Willis Street, Lambton Quay
Willis Street, Lambton Quay
I come to the heart of consumption in this town. The city council likes to separate Willis St and Lambton Quay into different ‘quarters’, but I can detect no distinction between the gleaming consumer items of one street and the other. The first image that strikes me as I come onto Willis Street is the postmodern shape of the Majestic Centre looming over the modernist Dominion Building. Perhaps this is a signifier of what is going on in the streets below.
The people here are in a hurry, signs all around clamour glossily for their attention. There is no hint here of amateur signs as in Cuba Street. All of these signs have felt the touch of a graphic designer, each of whom has attempted to encapsulate the spirit of each product within a single icon. Many of these shops could be in Melbourne, Auckland or Sydney and in some cases Los Angeles. The global stretch of capitalism is more obvious here than elsewhere in the city where small local shops dominate.
Everywhere one is confronted by what the Situationists saw as the spectacle “where the real world changes into simple images, the simple images become real beings and effective motivations of hypnotic behaviour.
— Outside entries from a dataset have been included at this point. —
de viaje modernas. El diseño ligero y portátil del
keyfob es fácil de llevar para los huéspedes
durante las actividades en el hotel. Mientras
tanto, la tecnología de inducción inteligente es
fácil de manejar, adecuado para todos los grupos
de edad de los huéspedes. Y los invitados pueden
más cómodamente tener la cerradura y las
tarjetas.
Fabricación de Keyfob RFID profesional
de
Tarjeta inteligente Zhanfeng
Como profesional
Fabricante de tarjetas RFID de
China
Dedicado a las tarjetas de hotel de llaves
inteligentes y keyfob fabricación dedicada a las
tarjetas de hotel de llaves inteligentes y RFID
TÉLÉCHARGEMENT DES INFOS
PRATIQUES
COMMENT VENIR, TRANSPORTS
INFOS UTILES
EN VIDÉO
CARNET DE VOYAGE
The spectacle, as a tendency to make one see the world by means of various specialised mediations (it can longer be grasped directly), naturally finds vision to be the privileged human sense (...) the most abstract, the most mystifiable sense corresponds to the generalised abstraction of present- day society” (1983, fragment 18). Everyday life has become inseparable from commercial products. Enormous pictures of beautiful girls promise happiness if only you buy the clothes, the hair product, the shoes, the car... These pictures advertise beauty and glamour, but the reality on the street below is rather more prosaic.
The alleyways here are a far more civilised kind than those found on Courtney Place, paved with bricks, with optimistic looking chairs inviting passers-by to buy coffee and some time to rest between purchases. The other end appears to take you somewhere quite pleasant, as opposed to the dingy carparks off Courtney Place.
Gazing into the window of a high-fashion shop, I am surprised to find the mannequins lack even the rudiments of a face. What does this mean? That it doesn’t matter what you look like? That the clothes will transform you in any case? Perhaps it is simply that the shop owner did not want any distractions from the close themselves, but it makes them appear somewhat like objects from Benjamin’s dreamworld. “To read those material fragments as a residue of a dream world” (Friedberg. 1993, p. 51).
That this is an area favoured by the City Council is obvious by the carefully manicured trees that dot the streets, and sparkling works of art that gleam in the sunlight like some giant braille message. What really drives it home though is that the manhole covers are decorated here, perhaps in an attempt to transform the most mundane realities of modern life into something fantastic and marvellous. Perhaps there is surrealist tendency in the council after all.
As I stroll down Lambton Quay, my attention is caught by a giant toy top, created as an artwork up an alleyway; a well appointed and polished alley, of course. When I get to the top, I see a tunnel, leading who knows where? Of course, I must follow it.